WWBob, I really like what you say about the 'in the procrastinator,' as though it were a procrastination machine or something. I definitely want one.

Don, I'm one of those who actually like painting … pictures. I'm with the other guys when it come to painting houses. House painting sucks.

I hope that those of you with aches and pains (including me) get them all fixed up. I tweaked my back somehow yesterday, and I can barely stand up. Just took some hydrocodone and acetaminophen. Sure hope it helps.

Everyone stay warm, safe and dry, and have fun doing it.


----------



## TopamaxSurvivor

No snow, hi overcast in WW after a sunny opening this AM. I'm not disappointed the weather girl was wrong.
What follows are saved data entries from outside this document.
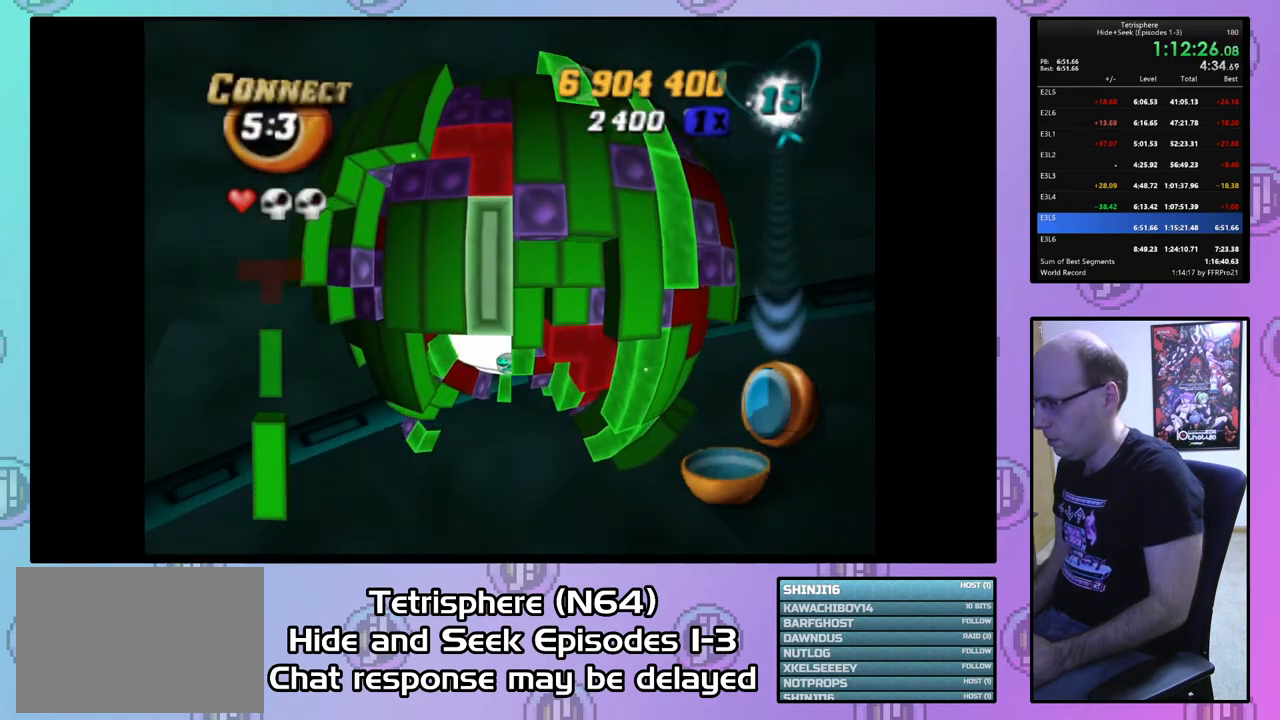
{"buttons": ["DPAD_UP"], "right_stick": "center", "events": [[133, "DPAD_UP", "down"], [200, "DPAD_UP", "up"], [267, "DPAD_UP", "down"], [367, "DPAD_UP", "up"], [467, "DPAD_UP", "down"]]}
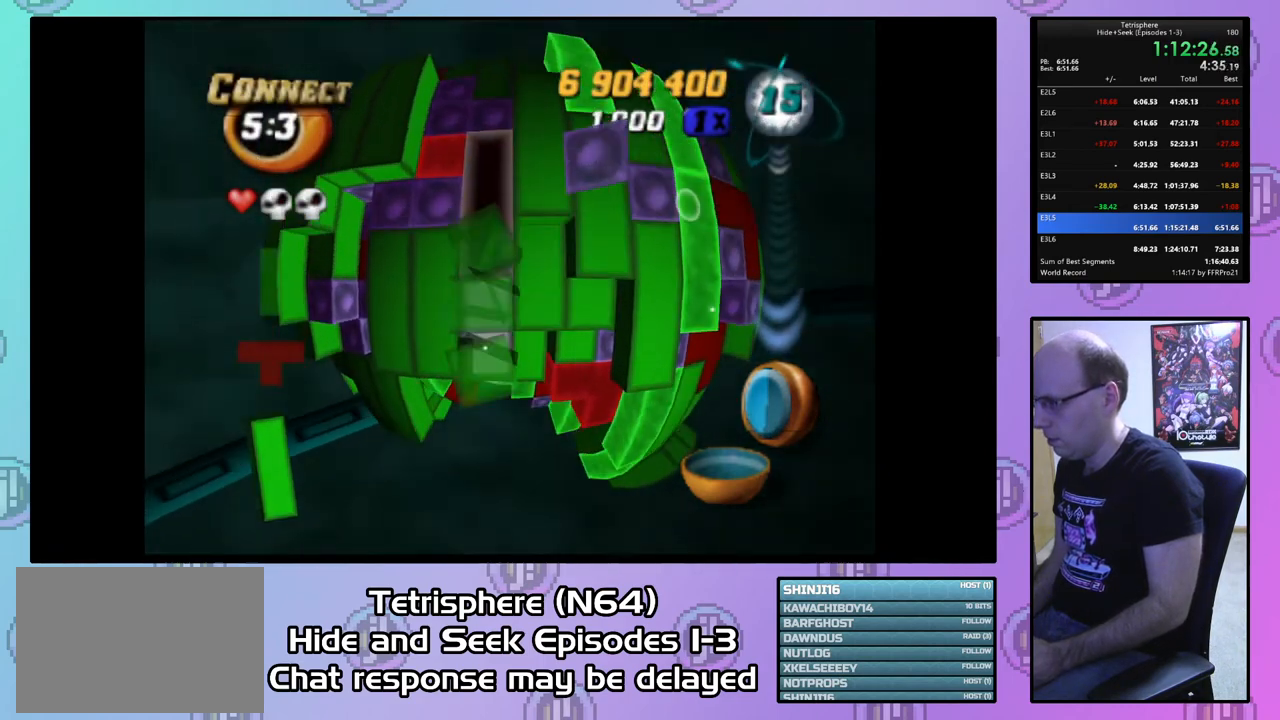
{"buttons": ["SQUARE"], "right_stick": "center", "events": [[67, "DPAD_UP", "up"], [167, "DPAD_RIGHT", "down"], [267, "DPAD_RIGHT", "up"], [367, "SQUARE", "down"]]}
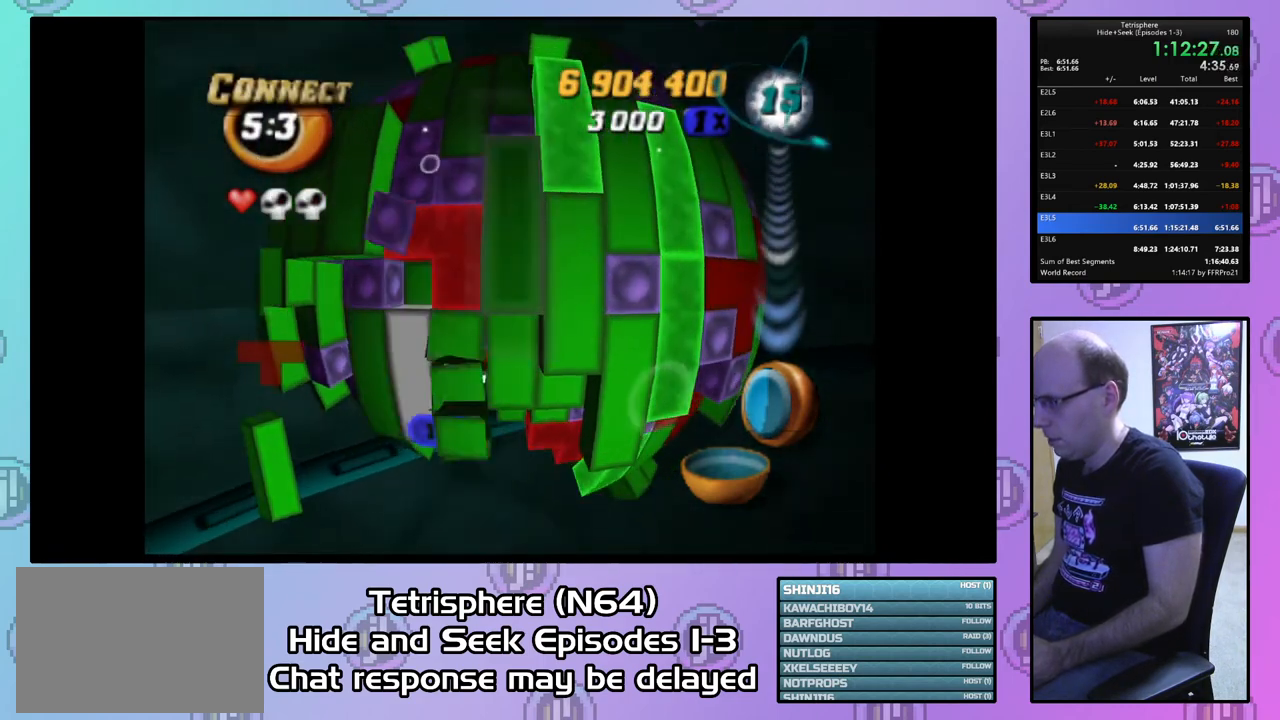
{"buttons": ["SQUARE"], "right_stick": "center", "events": [[33, "DPAD_DOWN", "down"], [133, "DPAD_DOWN", "up"], [400, "DPAD_DOWN", "down"], [500, "DPAD_DOWN", "up"]]}
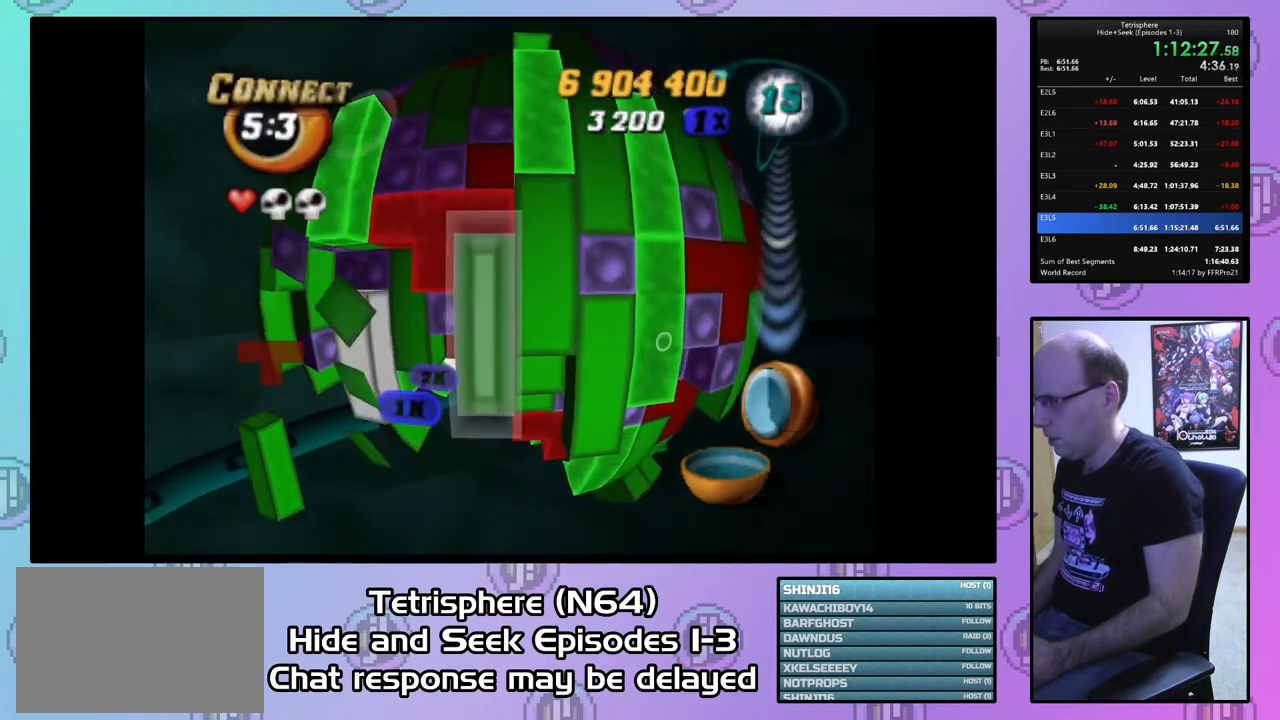
{"buttons": ["SQUARE"], "right_stick": "center", "events": [[100, "DPAD_RIGHT", "down"], [100, "SQUARE", "up"], [200, "DPAD_RIGHT", "up"], [300, "DPAD_UP", "down"], [367, "DPAD_UP", "up"], [467, "SQUARE", "down"]]}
*Rick* I hate to tell you this, but been there and done that. Forget the fish and get on with the fix. You probably won't enjoy the trip anyway

*DBob* Don't they sell procrastinators at the big boxes in San Diego?

This came in an email to keep their sanity for retirees:

1. At lunch time, sit in your parked car with sunglasses on, point a hair dryer at passing cars and watch them slow down!

2. On all your check stubs, write, "For Sexual Favors"

3. Skip down the street rather than walk, and see how many looks you get.

4. With a serious face, order a Diet Water whenever you go out to eat.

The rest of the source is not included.